In the second configuration (Fig. 3), the current flows along six edges of the cube forming a closed contour that coincides with the boundary of three mutually adjacent faces meeting at one vertex of the cube.

The magnetic field is evaluated in vacuum, and the current distribution is treated as thin wires carrying steady current. Superposition of magnetic fields from separate wire segments is valid. Edge effects other than geometry are neglected.

Physical Principles

The magnetic field of a steady current distribution is given by the Biot–Savart law for a thin wire element,

$$d\mathbf{B} = \frac{\mu_0 I}{4\pi} \frac{d\mathbf{l} \times \mathbf{r}}{r^3}.$$

The total magnetic field is the vector sum of contributions from all wire segments.

For a set of wire contours forming boundaries of surfaces, the field at a point can be obtained by decomposing the contour into simpler closed loops, using linearity of the Biot–Savart law.

Symmetry implies that for a square loop, the magnetic field at a point on its symmetry axis is directed along the axis normal to the loop.

Derivation

Let the cube have center at the origin and edges aligned with the coordinate axes. Consider first a single square face of the cube carrying current $I$ along its four edges. This loop lies in a plane, for example $z = a/2$.

At the cube center, which lies on the axis perpendicular to this face through its center, the magnetic field produced by this loop is directed along the normal to the face. Its magnitude is given as $B_0$.

By cubic symmetry, the same result holds for any face of the cube: a square loop forming any face produces at the center a magnetic field of magnitude $B_0$ directed along the outward normal to that face.

The six-edge contour in Fig. 3 can be represented as the boundary of three mutually perpendicular square faces that meet at one vertex of the cube. These three faces can be chosen as the faces perpendicular to the $x$-, $y$-, and $z$-axes that share a common corner.

The boundary of this union of three faces coincides exactly with the six-edge contour, with consistent orientation of current along the edges.

The magnetic field at the center produced by this contour equals the vector sum of the fields produced by the three individual face loops, since contributions from shared edges cancel when the surface is decomposed into oriented boundaries.

Each face loop produces a field of magnitude $B_0$ at the center, directed along its outward normal.

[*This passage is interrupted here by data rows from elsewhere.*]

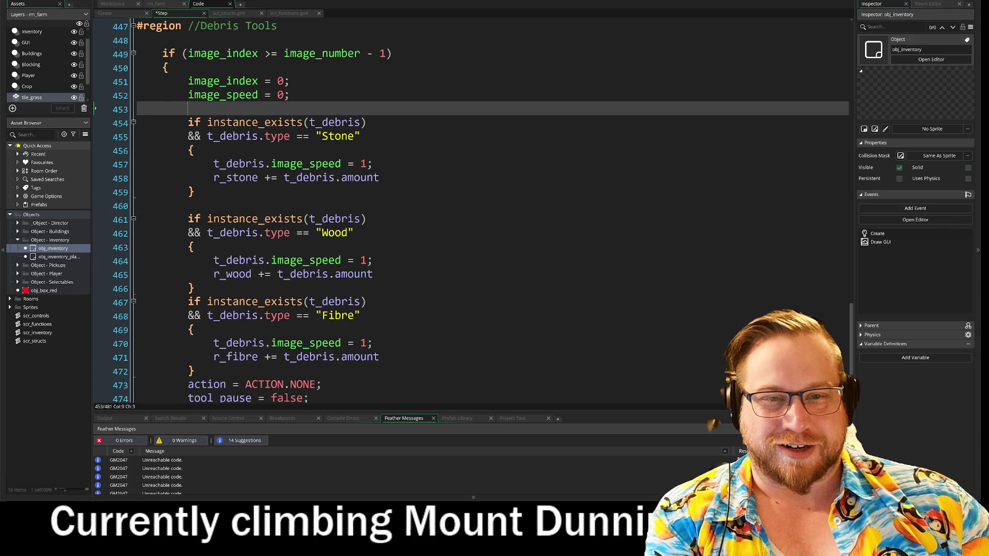
click(299, 206)
key(BackSpace)
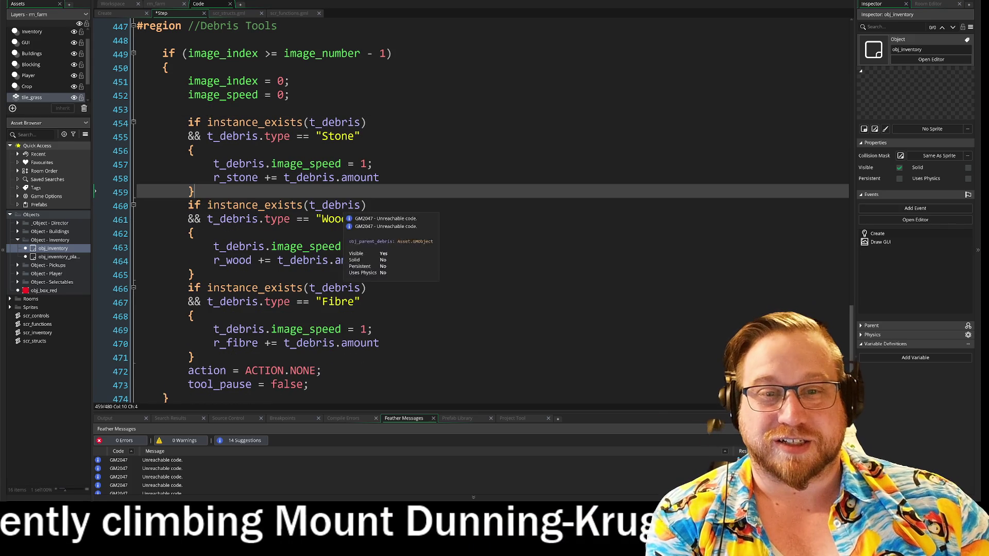
scroll(454, 296, down, 1)
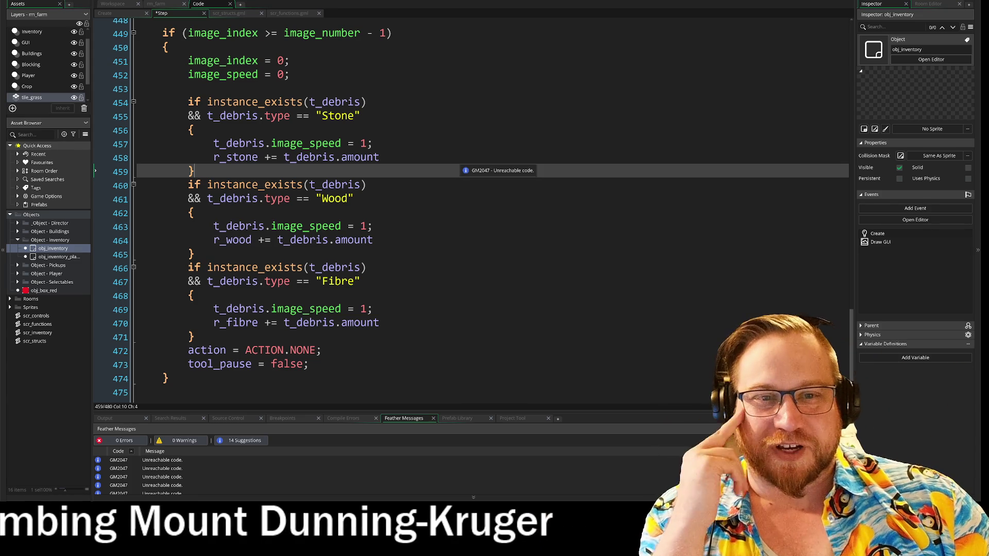
Delete empty line 472 after the Fibre block and review the Stone, Wood and Fibre checks.
drag(188, 102, 465, 340)
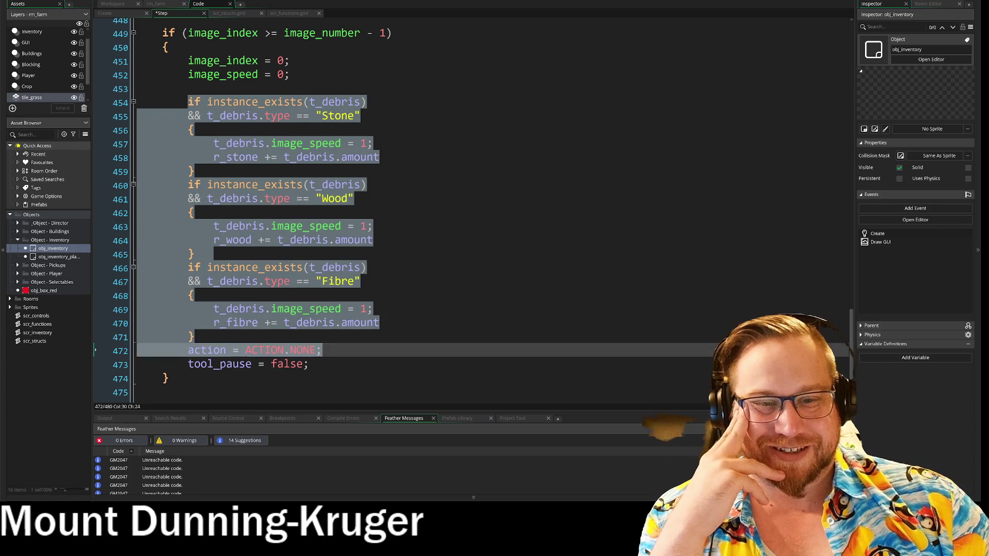
click(465, 346)
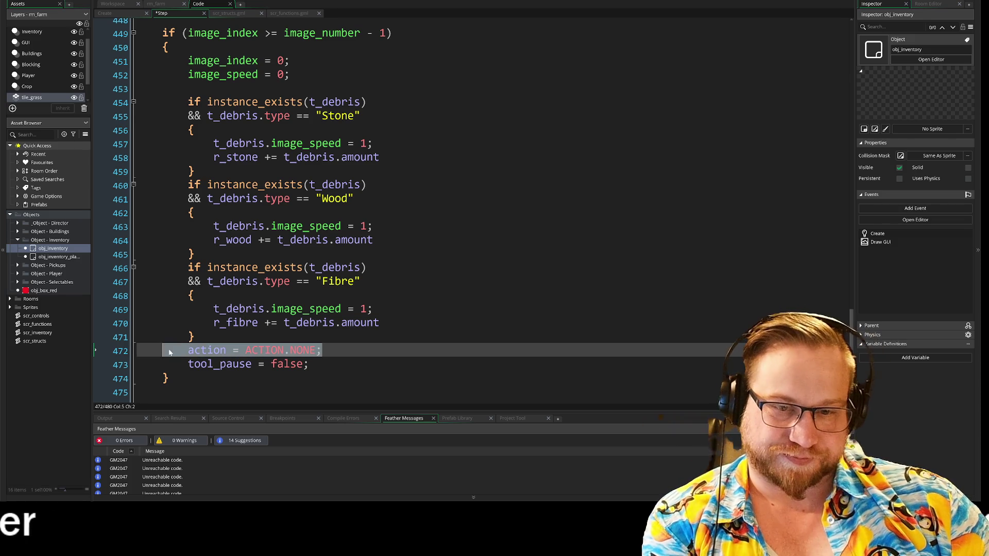
key(BackSpace)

Choosing the orientation consistent with the contour gives three mutually perpendicular contributions,

$$\mathbf{B}_x = B_0 \hat{\mathbf{x}}, \quad \mathbf{B}_y = B_0 \hat{\mathbf{y}}, \quad \mathbf{B}_z = B_0 \hat{\mathbf{z}}.$$

The total magnetic induction at the center is

$$\mathbf{B} = \mathbf{B}_x + \mathbf{B}_y + \mathbf{B}_z = B_0(\hat{\mathbf{x}} + \hat{\mathbf{y}} + \hat{\mathbf{z}}).$$

Its magnitude follows from orthogonality of unit vectors,

$$B = B_0 \sqrt{1 + 1 + 1} = \sqrt{3},B_0.$$

The direction is along the space diagonal of the cube passing through the center, corresponding to the vector $\hat{\mathbf{x}} + \hat{\mathbf{y}} + \hat{\mathbf{z}}$, i.e., toward the vertex common to the three faces used in the contour orientation.

Result

The magnetic induction at the cube center for the six-edge contour is

$$\mathbf{B} = B_0(\hat{\mathbf{x}} + \hat{\mathbf{y}} + \hat{\mathbf{z}}).$$

Its magnitude is

$$B = \sqrt{3},B_0.$$

No additional numerical substitution is required because the result is expressed in terms of the given reference field $B_0$.

Sanity Checks

Each face-loop contribution has units of tesla, so $\mathbf{B}$ retains units of tesla, and the factor $\sqrt{3}$ is dimensionless.

The result scales linearly with current $I$ because each face contribution is proportional to $I$, consistent with the Biot–Savart law.

If the three face contributions were pairwise opposite, symmetry would produce cancellation and $B=0$, but the geometry selects three orthogonal, not opposing, contributions, so cancellation does not occur.

Replacing one face loop by the known configuration recovers $B=B_0$, consistent with the definition of the reference field.